• Data provided

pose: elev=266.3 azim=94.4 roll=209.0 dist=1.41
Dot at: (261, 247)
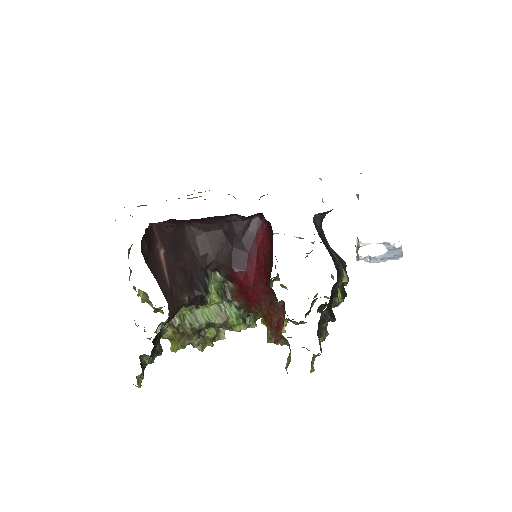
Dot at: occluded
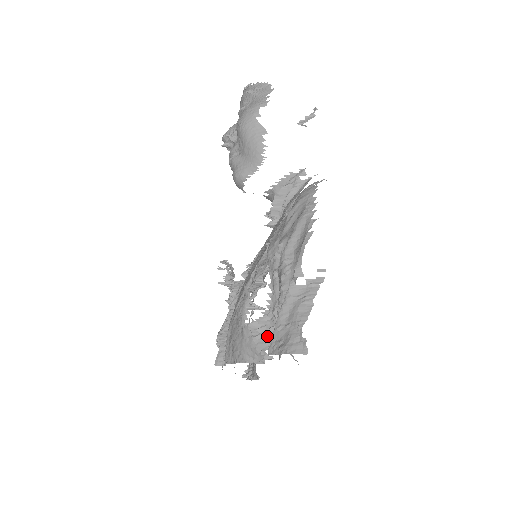
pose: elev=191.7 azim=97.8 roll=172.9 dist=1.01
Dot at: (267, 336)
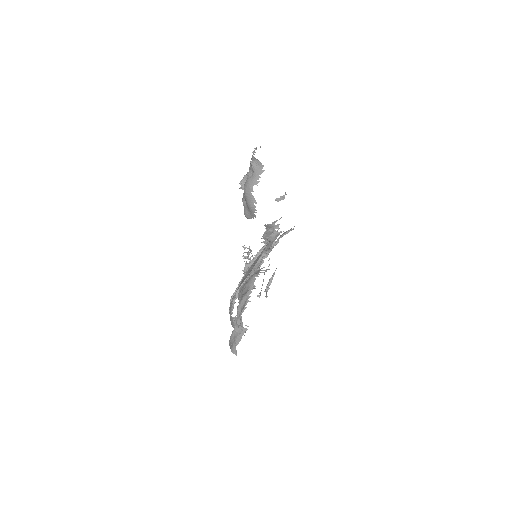
Dot at: occluded
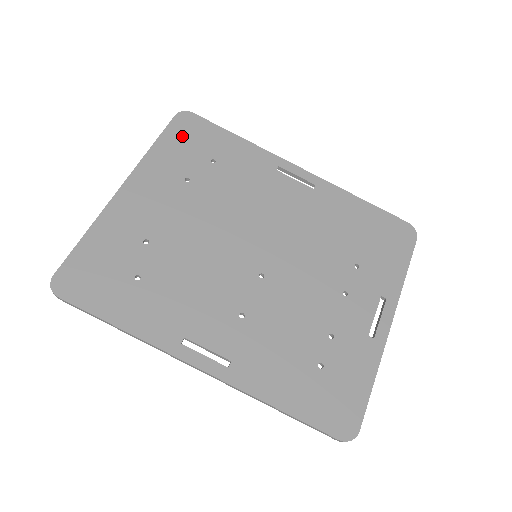
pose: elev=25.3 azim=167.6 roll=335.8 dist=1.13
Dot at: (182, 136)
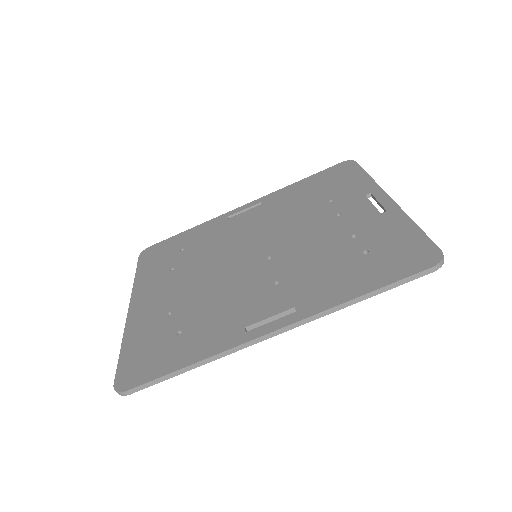
Dot at: (151, 259)
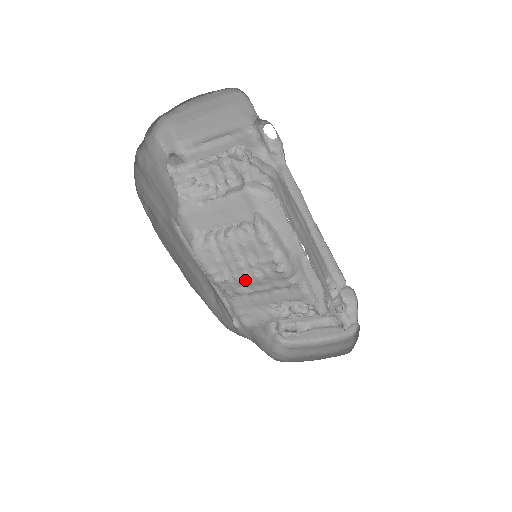
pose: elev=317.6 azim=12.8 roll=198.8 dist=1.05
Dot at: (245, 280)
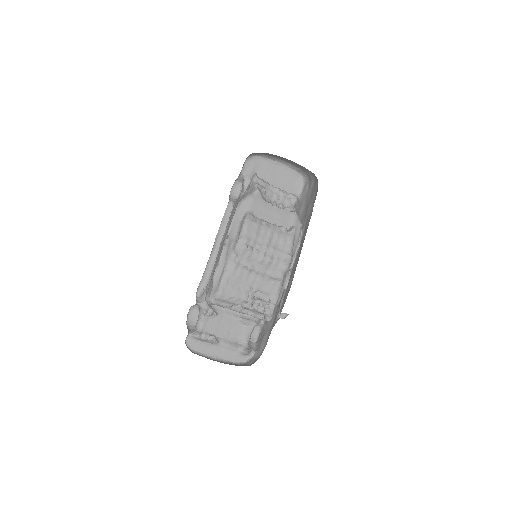
Dot at: (261, 257)
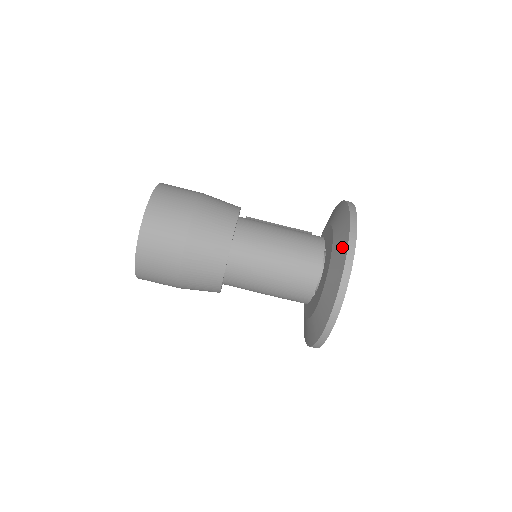
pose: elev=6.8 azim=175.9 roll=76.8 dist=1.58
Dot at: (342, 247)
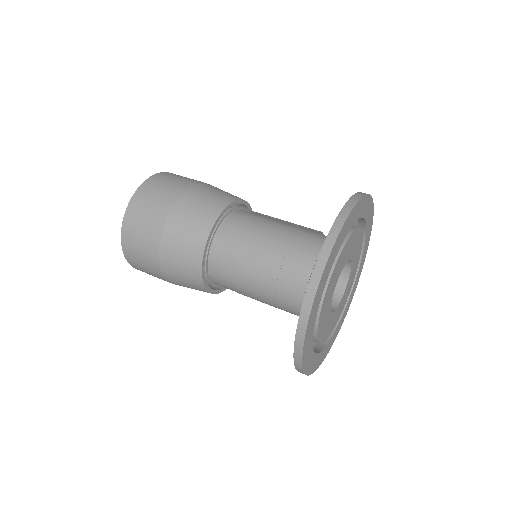
Dot at: occluded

• Work instructions
Print all of the lines above word for word, leaving out the pictures.

• Expected answer
pose: elev=266.3 azim=94.4 roll=209.0 dist=1.41
Dot at: (261, 247)
Dot at: occluded
pose: elev=191.7 azim=97.8 roll=172.9 dist=1.01
Dot at: (267, 336)
Dot at: occluded
pose: elev=25.3 azim=167.6 roll=335.8 dist=1.13
Dot at: (182, 136)
Dot at: (151, 259)
pose: elev=317.6 azim=12.8 roll=198.8 dist=1.05
Dot at: (245, 280)
Dot at: (261, 257)
pose: elev=6.8 azim=175.9 roll=76.8 dist=1.58
Dot at: (342, 247)
Dot at: occluded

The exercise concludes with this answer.